:: WHAT IS BEING ASKED ::
Identify, in the records below, every line where the string "прокола" appears, and copy each such line.

*** Opening of INFORMATION SHOWN ***

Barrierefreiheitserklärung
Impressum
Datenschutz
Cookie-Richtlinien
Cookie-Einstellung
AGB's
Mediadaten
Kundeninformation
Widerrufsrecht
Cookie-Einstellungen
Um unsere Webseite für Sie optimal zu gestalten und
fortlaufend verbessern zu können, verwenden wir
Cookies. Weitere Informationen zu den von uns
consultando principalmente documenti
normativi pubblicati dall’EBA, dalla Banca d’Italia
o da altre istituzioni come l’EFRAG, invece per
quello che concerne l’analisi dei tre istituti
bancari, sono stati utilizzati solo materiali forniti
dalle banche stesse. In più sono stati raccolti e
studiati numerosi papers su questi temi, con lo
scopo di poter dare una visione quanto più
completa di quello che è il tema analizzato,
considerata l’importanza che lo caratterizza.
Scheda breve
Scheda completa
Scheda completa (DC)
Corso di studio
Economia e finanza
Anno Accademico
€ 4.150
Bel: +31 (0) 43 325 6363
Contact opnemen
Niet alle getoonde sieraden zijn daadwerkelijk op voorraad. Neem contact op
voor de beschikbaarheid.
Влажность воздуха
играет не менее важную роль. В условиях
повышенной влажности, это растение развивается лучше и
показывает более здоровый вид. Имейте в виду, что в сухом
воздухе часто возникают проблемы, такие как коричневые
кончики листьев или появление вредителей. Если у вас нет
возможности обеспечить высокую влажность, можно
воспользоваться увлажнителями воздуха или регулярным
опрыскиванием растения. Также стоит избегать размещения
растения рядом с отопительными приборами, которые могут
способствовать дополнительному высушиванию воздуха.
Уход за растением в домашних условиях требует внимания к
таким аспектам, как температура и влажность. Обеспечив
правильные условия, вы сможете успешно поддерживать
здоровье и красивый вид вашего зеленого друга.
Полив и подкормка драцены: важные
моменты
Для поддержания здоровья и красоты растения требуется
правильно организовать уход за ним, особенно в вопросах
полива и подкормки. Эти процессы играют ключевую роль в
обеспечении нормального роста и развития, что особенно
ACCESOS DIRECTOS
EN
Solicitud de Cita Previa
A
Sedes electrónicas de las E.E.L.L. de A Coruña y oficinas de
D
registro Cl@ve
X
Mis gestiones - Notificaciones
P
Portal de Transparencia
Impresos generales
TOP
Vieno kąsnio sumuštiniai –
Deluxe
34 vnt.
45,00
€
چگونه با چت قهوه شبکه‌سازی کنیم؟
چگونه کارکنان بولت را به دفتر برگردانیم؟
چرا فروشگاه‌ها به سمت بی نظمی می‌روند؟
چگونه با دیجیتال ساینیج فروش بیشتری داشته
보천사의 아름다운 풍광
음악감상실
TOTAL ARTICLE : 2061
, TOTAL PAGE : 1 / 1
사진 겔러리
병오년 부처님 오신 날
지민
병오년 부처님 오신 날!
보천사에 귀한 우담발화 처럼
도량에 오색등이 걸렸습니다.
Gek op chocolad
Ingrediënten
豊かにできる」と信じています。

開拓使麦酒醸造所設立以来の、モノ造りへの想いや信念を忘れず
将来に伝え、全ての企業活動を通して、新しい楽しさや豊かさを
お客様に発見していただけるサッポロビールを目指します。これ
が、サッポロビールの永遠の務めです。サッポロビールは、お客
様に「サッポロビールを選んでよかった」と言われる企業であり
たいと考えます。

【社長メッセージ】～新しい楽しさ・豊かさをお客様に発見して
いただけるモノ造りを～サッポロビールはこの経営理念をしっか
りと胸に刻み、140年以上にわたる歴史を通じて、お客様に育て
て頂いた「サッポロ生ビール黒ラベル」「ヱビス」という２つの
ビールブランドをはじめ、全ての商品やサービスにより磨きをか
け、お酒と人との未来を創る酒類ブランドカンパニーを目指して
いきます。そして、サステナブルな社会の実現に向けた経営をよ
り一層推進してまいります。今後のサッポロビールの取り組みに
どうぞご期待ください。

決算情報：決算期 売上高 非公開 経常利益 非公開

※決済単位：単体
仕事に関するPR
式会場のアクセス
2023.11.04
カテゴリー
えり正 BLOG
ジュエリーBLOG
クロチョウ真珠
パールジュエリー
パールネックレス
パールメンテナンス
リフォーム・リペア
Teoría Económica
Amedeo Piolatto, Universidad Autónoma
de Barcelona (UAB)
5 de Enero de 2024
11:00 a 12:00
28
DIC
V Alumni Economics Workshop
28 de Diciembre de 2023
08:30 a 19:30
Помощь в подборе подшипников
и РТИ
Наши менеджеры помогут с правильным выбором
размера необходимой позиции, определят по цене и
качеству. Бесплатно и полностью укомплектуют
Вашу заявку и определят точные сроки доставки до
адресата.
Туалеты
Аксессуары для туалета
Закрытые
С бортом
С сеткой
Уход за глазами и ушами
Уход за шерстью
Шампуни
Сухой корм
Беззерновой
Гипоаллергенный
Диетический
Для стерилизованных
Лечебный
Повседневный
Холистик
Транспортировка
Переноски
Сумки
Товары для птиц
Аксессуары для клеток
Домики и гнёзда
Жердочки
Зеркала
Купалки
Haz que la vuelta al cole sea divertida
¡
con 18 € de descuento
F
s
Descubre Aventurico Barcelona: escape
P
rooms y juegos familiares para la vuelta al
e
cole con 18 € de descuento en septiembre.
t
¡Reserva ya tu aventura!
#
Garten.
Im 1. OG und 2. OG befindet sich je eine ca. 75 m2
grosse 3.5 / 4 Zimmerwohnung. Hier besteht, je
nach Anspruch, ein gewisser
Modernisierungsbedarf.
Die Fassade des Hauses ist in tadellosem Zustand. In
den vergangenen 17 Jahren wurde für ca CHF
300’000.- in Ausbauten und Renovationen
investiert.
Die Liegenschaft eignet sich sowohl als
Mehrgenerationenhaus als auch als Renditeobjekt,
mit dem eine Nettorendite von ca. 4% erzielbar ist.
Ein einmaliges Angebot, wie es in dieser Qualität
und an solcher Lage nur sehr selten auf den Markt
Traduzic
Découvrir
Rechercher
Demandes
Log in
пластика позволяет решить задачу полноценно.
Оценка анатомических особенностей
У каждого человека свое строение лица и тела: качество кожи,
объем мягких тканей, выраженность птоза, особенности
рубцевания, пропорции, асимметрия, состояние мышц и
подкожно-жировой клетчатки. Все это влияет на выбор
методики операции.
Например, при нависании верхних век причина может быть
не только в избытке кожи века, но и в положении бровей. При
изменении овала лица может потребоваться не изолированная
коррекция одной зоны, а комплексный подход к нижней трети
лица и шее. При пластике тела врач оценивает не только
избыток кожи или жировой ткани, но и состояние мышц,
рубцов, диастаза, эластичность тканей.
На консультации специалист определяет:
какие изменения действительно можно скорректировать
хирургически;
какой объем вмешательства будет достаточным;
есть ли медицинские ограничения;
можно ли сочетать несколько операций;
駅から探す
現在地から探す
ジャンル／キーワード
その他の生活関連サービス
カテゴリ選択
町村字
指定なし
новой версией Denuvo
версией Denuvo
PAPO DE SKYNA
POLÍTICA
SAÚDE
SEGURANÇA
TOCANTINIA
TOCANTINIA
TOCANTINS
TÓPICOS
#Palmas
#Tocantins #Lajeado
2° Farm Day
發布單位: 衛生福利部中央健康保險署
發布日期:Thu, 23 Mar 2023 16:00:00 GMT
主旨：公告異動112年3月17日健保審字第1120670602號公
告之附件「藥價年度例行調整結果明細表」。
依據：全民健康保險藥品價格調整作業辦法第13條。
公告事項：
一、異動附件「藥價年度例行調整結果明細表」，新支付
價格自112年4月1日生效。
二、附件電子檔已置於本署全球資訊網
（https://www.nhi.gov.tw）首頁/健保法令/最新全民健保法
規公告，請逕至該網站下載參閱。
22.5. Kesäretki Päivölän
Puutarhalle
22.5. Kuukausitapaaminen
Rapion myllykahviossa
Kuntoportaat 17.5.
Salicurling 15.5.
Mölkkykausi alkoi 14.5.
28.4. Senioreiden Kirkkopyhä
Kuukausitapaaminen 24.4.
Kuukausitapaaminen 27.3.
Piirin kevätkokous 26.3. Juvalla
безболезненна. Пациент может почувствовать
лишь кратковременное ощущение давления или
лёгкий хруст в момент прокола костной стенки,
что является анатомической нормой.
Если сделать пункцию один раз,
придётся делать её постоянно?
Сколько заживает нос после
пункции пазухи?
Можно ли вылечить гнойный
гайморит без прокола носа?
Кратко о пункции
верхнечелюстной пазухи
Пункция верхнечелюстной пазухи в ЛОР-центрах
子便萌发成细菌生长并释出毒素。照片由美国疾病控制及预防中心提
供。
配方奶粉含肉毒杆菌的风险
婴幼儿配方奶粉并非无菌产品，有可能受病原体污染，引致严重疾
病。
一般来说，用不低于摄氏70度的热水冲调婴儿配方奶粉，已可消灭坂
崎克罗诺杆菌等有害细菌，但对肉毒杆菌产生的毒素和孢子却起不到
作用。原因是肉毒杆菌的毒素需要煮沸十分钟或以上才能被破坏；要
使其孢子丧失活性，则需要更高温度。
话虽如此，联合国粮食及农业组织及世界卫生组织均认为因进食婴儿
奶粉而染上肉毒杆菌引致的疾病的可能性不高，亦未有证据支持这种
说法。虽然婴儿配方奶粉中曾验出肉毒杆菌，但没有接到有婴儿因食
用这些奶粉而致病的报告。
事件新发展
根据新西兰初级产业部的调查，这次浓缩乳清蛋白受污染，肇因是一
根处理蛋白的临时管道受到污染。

*** Close of INFORMATION SHOWN ***

:: YOUR RESPONSE ::
лёгкий хруст в момент прокола костной стенки,
гайморит без прокола носа?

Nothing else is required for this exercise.